Pediatric Drug Administration

A primer on prehospital pediatric pharmacological considerations

This CE activity is approved by EMS World Magazine, an organization accredited by the Continuing Education Coordinating Board for Emergency Medical Services (CECBEMS) for 1 CEU. To take the CE test that accompanies this article, go to to take the test and immediately receive your CE credit. Questions? E-mail


  • Review anatomical and physiological features of pediatric patients that influence drug administration
  • Discuss pediatric pain management

      As you prepare to leave a community event where you've been on standby, a mother hurries to your tent with her 3-year-old daughter, who has a wheezy cry and is drooling. The mother tells you the child is allergic to bee stings and was just stung by three bees. Your partner alerts dispatch for a paramedic squad while you do a quick exam and find three sting sites on the girl's right arm, hives rapidly spreading across her chest and face, and audible wheezes. Oxygen is applied and, as you reach for an epinephrine auto-injector, your partner asks if you need the pediatric auto-injector. Looking at the adult auto-injector in your hand, you remember that young children like your patient need special doses of medication.

   Why does a child need a special dose? How is their body different from an adult's? Are there other types of patients who should also be given special consideration?
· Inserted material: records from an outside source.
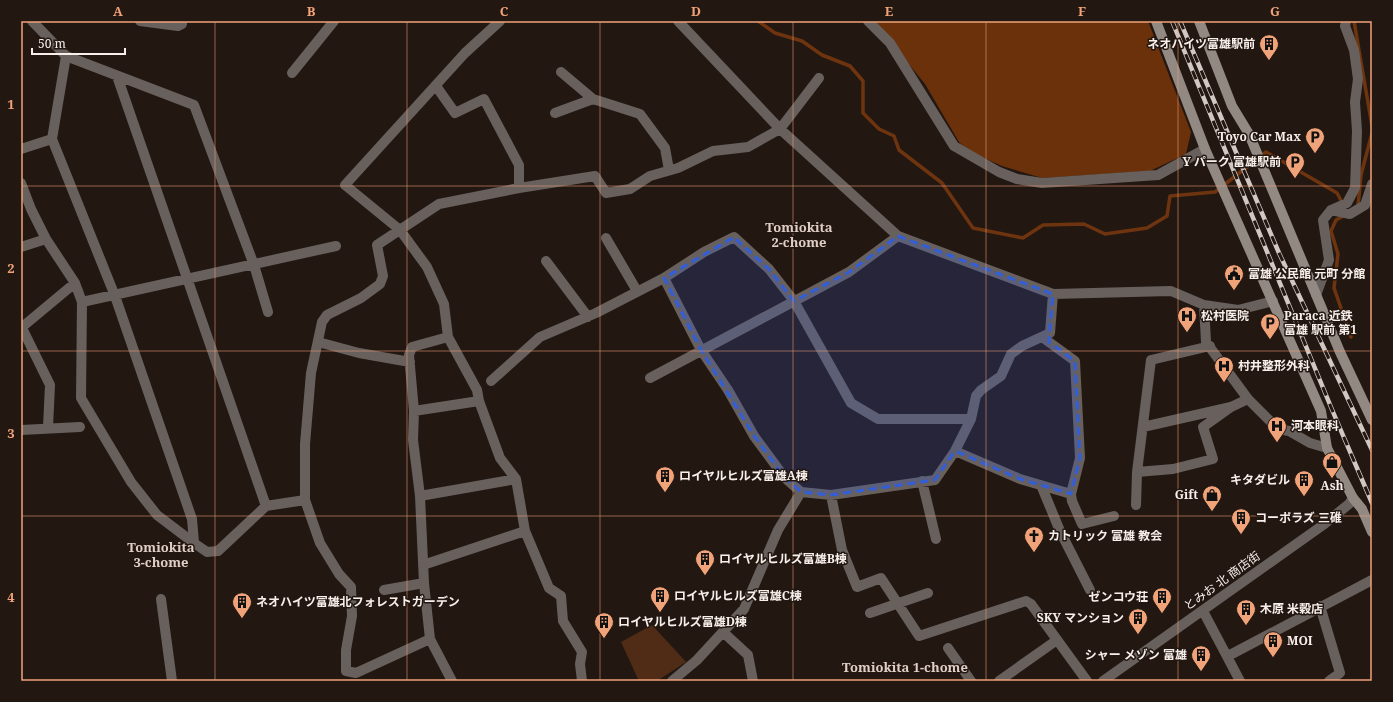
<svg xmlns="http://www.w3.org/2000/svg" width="1393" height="702" viewBox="0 0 1393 702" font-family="'Noto Serif','Noto Sans JP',serif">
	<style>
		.green { fill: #502c17 }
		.forest { fill: #6b310b }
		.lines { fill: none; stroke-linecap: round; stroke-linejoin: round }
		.stream { stroke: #6e340f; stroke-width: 3.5 }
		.street { stroke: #67605d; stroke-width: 10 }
		.secondary { stroke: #938983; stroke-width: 10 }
		.rail-casing { stroke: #d1c7c3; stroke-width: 4.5 }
		.rail { stroke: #231711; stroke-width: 3; stroke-dasharray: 9; stroke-linecap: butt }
		.marked { fill: #335eda; fill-opacity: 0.2; stroke: #335eda; stroke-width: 3; stroke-dasharray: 8 5; stroke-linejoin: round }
		.grid { fill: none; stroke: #f0a279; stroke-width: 1; stroke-opacity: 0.55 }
		.labels { text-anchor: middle; stroke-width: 3; stroke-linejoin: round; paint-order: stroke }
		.poi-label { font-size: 12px; font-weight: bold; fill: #f8efeb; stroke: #231711; text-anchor: start }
		.street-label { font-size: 12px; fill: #f8efeb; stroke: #231711 }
		.neighbourhood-label { font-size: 13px; font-weight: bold; fill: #e0cfc7; stroke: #231711 }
		.neatline { fill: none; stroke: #f0a279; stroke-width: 1.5 }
		.grid-label { font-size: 13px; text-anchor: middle; font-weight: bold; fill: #f0a279 }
	</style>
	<rect width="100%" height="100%" fill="#231711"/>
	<path class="green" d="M 652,625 L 686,662 L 657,681 L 639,681 L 621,642 Z"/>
	<path class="forest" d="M 874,21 L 1148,21 L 1191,132 L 1186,154 L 1150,171 L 1042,178 L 1002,166 L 968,151 L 959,142 L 925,84 Z"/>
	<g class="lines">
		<path class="stream" d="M 758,21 L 775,33 L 802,41 L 822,55 L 850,66 L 863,81 L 863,113 L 879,129 L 894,136 L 899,150 L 942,183 L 973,228 L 1023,238 L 1043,225 L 1084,224 L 1105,234 L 1147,228 L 1167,216 L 1170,196 L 1215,192 L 1266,152 L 1337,193 L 1343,204
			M 1354,21 L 1372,126
			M 1358,206 L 1361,175 L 1372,133
			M 1345,215 L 1336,220 L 1331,231 L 1338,254 L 1334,288 L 1351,337"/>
		<path class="street" d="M 32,21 L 66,56 L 194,105 L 254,265 L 268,312
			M 140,21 L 178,26 L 182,24
			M 500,21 L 465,53 L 345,185 L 400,230 L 427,267 L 444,304 L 448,337 L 477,390 L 479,401 L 500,458 L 516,479 L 525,531 L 549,588 L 561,596 L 563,621 L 582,652 L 580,664 L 582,681
			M 678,21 L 780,129 L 898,236 L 1053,294 L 1171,291 L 1204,305 L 1238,310 L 1273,301
			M 868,21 L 890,43 L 954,146 L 999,172 L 1017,179 L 1042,183 L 1158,175 L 1205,149
			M 66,56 L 52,139 L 115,296 L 192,519 L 194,543 L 207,552 L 218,551 L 266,506 L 305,500
			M 561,72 L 593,99 L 640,114 L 665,148 L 669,170
			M 292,73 L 334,21
			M 117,76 L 266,506
			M 436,86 L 455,113 L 484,99 L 519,165 L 519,188
			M 555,113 L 593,99
			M 21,149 L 52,139
			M 21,183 L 31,209 L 46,239 L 75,283 L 82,302 L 81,398 L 131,482 L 157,515 L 194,543
			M 1331,210 L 1350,214 L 1365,205 L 1372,184
			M 606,238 L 637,291
			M 21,247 L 46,239
			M 546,261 L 588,317
			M 664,278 L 701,350 L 728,390 L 754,436 L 785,478 L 801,492 L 831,495 L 935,480 L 955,451 L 971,419 L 976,396 L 981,390 L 1001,376 L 1011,354 L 1022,346 L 1050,333 L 1053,294
			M 1316,295 L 1329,260 L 1323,220 L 1331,210 L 1347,203 L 1355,188 L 1357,131 L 1355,102 L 1358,79 L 1354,50 L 1345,26 L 1346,21
			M 82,302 L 336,246
			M 1204,305 L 1206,342 L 1248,399 L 1278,429 L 1289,431 L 1310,443 L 1327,448
			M 21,328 L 75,283
			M 22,328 L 50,385 L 48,427
			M 448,337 L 412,347 L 409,355 L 414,411 L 413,440 L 420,496 L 424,583 L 430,639 L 452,681
			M 1042,337 L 1075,361 L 1080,458 L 1071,494 L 1072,501 L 1082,524 L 1114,516
			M 318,342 L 359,353 L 410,362
			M 650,378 L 849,272 L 898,236
			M 491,381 L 540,337 L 596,313 L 664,278 L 704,252 L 734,237 L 769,269 L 794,301 L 851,403 L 878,419 L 971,419
			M 414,411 L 479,401
			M 1143,427 L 1231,407 L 1248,399
			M 21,430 L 80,427
			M 955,451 L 1020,479 L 1071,494
			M 1137,472 L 1173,469 L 1213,459 L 1203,427 L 1231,407
			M 922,481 L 936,539
			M 1041,485 L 1060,531 L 1090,590
			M 831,495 L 842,550 L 857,587 L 881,578 L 919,636 L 1026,601 L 1031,604 L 1087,681
			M 420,496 L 516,479
			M 1136,505 L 1137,472 L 1151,360 L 1210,346
			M 423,565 L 525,531
			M 384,590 L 424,583
			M 161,599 L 172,681
			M 1320,606 L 1340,673 L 1329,681
			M 1203,611 L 1240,681
			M 870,613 L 928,593
			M 723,632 L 748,655 L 753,681
			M 430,639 L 356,673 L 346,671 L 346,650 L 352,616 L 351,587 L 339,574 L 320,543 L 305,500 L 305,444 L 311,373 L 322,322 L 327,315 L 361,298 L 380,284 L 383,276 L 377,245 L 439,204 L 519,188 L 595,176 L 606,193 L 630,189 L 650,176 L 678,168 L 713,151 L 748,147 L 780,129 L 819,78
			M 948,648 L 971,681
			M 1228,656 L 1372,580
			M 672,681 L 697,660 L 744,609 L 778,530 L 801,492
			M 999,681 L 1057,640
			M 1103,681 L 1323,525 L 1349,504 L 1353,498"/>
		<path class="secondary" d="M 1156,21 L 1205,149 L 1321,411 L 1327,448 L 1353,498 L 1362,509 L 1372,532
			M 1199,21 L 1232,106 L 1249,134 L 1340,352 L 1372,420"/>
		<g class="rail-casing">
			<path id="rail" d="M 1172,21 L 1333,412 L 1372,503
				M 1180,21 L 1279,253 L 1372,450"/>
		</g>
		<use href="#rail" class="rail"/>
	</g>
	<path class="marked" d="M 898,236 L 1053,294 L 1049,342 L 1075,361 L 1080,458 L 1071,494 L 1020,479 L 955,451 L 935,480 L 831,495 L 801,492 L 785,478 L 754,436 L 701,350 L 664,278 L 734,237 L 769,269 L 794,301 L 849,272 Z"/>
	<path class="grid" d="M 215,21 L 215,681M 407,21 L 407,681M 600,21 L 600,681M 793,21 L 793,681M 986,21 L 986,681M 1178,21 L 1178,681M 21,186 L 1372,186M 21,351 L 1372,351M 21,516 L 1372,516"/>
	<defs>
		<g id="building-pin" transform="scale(1)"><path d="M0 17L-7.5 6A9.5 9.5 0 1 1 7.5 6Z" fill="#f0a279" stroke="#231711"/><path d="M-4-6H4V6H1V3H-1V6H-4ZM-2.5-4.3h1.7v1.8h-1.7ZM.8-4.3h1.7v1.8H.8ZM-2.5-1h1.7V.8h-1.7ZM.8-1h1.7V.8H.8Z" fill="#111"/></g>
		<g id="parking-pin" transform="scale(1)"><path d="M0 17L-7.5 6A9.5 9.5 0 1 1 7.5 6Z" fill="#f0a279" stroke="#231711"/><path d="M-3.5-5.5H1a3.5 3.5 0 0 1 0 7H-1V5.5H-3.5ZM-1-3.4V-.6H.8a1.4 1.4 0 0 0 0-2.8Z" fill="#111"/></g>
		<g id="civic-pin" transform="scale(1)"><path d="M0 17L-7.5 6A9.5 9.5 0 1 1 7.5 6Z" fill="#f0a279" stroke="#231711"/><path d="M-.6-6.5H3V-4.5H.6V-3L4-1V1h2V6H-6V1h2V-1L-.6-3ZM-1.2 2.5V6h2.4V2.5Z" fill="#111"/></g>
		<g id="hospital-pin" transform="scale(1)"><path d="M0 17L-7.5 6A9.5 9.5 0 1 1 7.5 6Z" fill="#f0a279" stroke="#231711"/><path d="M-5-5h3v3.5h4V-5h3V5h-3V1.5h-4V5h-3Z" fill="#111"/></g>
		<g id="shop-pin" transform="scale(1)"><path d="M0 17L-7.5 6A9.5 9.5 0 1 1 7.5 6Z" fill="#f0a279" stroke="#231711"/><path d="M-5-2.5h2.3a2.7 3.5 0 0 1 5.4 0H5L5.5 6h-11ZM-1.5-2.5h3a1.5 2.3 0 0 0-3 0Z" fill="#111"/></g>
		<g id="church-pin" transform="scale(1)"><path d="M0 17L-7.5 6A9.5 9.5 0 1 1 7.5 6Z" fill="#f0a279" stroke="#231711"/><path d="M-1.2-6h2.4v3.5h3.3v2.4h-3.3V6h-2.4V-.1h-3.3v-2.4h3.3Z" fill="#111"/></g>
	</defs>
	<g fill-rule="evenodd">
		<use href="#building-pin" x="1269" y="44"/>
		<use href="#parking-pin" x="1315" y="137"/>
		<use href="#parking-pin" x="1295" y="162"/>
		<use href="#civic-pin" x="1234" y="274"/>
		<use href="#hospital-pin" x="1187" y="316"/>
		<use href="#parking-pin" x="1270" y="323"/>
		<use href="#hospital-pin" x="1224" y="366"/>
		<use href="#hospital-pin" x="1277" y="426"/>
		<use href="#shop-pin" x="1332" y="462"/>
		<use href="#building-pin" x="665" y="476"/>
		<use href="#building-pin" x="1304" y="480"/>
		<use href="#shop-pin" x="1212" y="495"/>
		<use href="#building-pin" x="1241" y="518"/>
		<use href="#church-pin" x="1034" y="536"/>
		<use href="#building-pin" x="705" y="559"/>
		<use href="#building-pin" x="660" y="596"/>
		<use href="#building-pin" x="1162" y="597"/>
		<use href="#building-pin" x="242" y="602"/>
		<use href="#building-pin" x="1246" y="609"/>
		<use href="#building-pin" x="1138" y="618"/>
		<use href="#building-pin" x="604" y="622"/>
		<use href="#building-pin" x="1273" y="641"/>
		<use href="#building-pin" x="1201" y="655"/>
	</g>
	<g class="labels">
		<g class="poi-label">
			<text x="1255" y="48" text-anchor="end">ネオハイツ富雄駅前</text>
			<text x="1301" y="141" text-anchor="end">Toyo Car Max</text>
			<text x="1281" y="166" text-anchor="end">Y パーク 富雄駅前</text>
			<text x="1248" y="278">富雄 公民館 元町 分館</text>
			<text x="1201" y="320">松村医院</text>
			<text x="1284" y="320">Paraca 近鉄<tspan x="1284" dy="14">富雄 駅前 第1</tspan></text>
			<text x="1238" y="370">村井整形外科</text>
			<text x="1291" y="430">河本眼科</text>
			<text x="679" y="480">ロイヤルヒルズ富雄A棟</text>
			<text x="1290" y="484" text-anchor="end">キタダビル</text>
			<text x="1332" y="490" text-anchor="middle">Ash</text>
			<text x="1198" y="499" text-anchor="end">Gift</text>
			<text x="1255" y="522">コーポラズ 三碓</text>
			<text x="1048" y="540">カトリック 富雄 教会</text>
			<text x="719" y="563">ロイヤルヒルズ富雄B棟</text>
			<text x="674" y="600">ロイヤルヒルズ富雄C棟</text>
			<text x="1148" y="601" text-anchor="end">ゼンコウ荘</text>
			<text x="256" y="606">ネオハイツ富雄北フォレストガーデン</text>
			<text x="1260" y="613">木原 米穀店</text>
			<text x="1124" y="622" text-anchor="end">SKY マンション</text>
			<text x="618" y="626">ロイヤルヒルズ富雄D棟</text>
			<text x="1287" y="645">MOI</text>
			<text x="1187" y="659" text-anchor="end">シャー メゾン 富雄</text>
		</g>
		<g class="street-label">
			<text transform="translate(1222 581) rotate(-36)" y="4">とみお 北 商店街</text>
		</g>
		<g class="neighbourhood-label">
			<text x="799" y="232">Tomiokita<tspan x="799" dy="15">2-chome</tspan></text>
			<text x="161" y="552">Tomiokita<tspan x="161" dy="15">3-chome</tspan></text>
			<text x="905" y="672">Tomiokita 1-chome</text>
		</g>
	</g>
	<rect width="1393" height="702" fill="none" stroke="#231711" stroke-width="44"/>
	<path d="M32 48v6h93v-6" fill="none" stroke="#f8efeb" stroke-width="2"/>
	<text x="38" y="48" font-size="12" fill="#f8efeb" stroke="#231711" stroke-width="3" paint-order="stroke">50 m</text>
	<rect x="22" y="22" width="1349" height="658" class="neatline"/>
	<g class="grid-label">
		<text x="118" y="16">A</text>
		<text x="311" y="16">B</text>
		<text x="504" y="16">C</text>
		<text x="696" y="16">D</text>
		<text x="889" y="16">E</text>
		<text x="1082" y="16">F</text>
		<text x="1275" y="16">G</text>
		<text x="11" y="109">1</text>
		<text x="11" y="273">2</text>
		<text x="11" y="438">3</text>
		<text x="11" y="602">4</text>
	</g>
</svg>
This article discusses special considerations for pediatric drug administration.

   Children's bodies are a world apart from adults'. One of the easiest ways to understand why drugs may have different actions and different effects in children is to take a system-by-system approach to pediatric anatomy.


   An incredible amount of blood circulates oxygen, nutrients and other chemicals into the brain. Because our brain cells are very sensitive to harmful substances and cannot be reproduced, it is important to keep harmful chemicals out of brain matter. As a result, the epithelial cells, or outermost brain cells that connect with circulating blood at the capillary level, have grown very tightly together. This layer of tightly packed epithelial cells, which is called the blood-brain barrier, prevents most proteins and polarized molecules from entering the brain. While lipid-soluble molecules can pass through the blood-brain barrier easily, most other chemicals are kept out.1

   The protective blood-brain barrier in adults is not well developed in children, and is underdeveloped in premature infants, as their bodies' connective tissues have not yet been strongly formed. While the blood-brain barrier normally keeps potentially harmful drugs and other toxins from entering the brain, these same toxins and drugs can easily enter a child's brain. Extreme caution is required when administering drugs to these young patients. When the blood-brain barrier is weakened, certain drugs can potentially harm the neonatal infant's brain.

   Drugs with known side effects that include neurological impairment require careful administration. These side effects are more common in the pediatric patient. For example, morphine is known to cause respiratory depression and sedation by slowing responses in the central nervous system. This effect can be seen more dramatically and at lower doses in children.


   A child's cardiovascular system is not as strong as an adult's, and cardiac output is significantly lower. The heart is less developed and cannot increase the strength of contraction as well as an adult heart.2 As a result, the pediatric heart compensates best by increasing its rate instead of its contractile force. Peripheral vasoconstriction occurs earlier in pediatric patients and is less effective at increasing circulating blood volume. Tachycardia, or rapid pulse rate, needs to be recognized as a compensation mechanism. It is usually OK if it persists until the underlying problem can be corrected.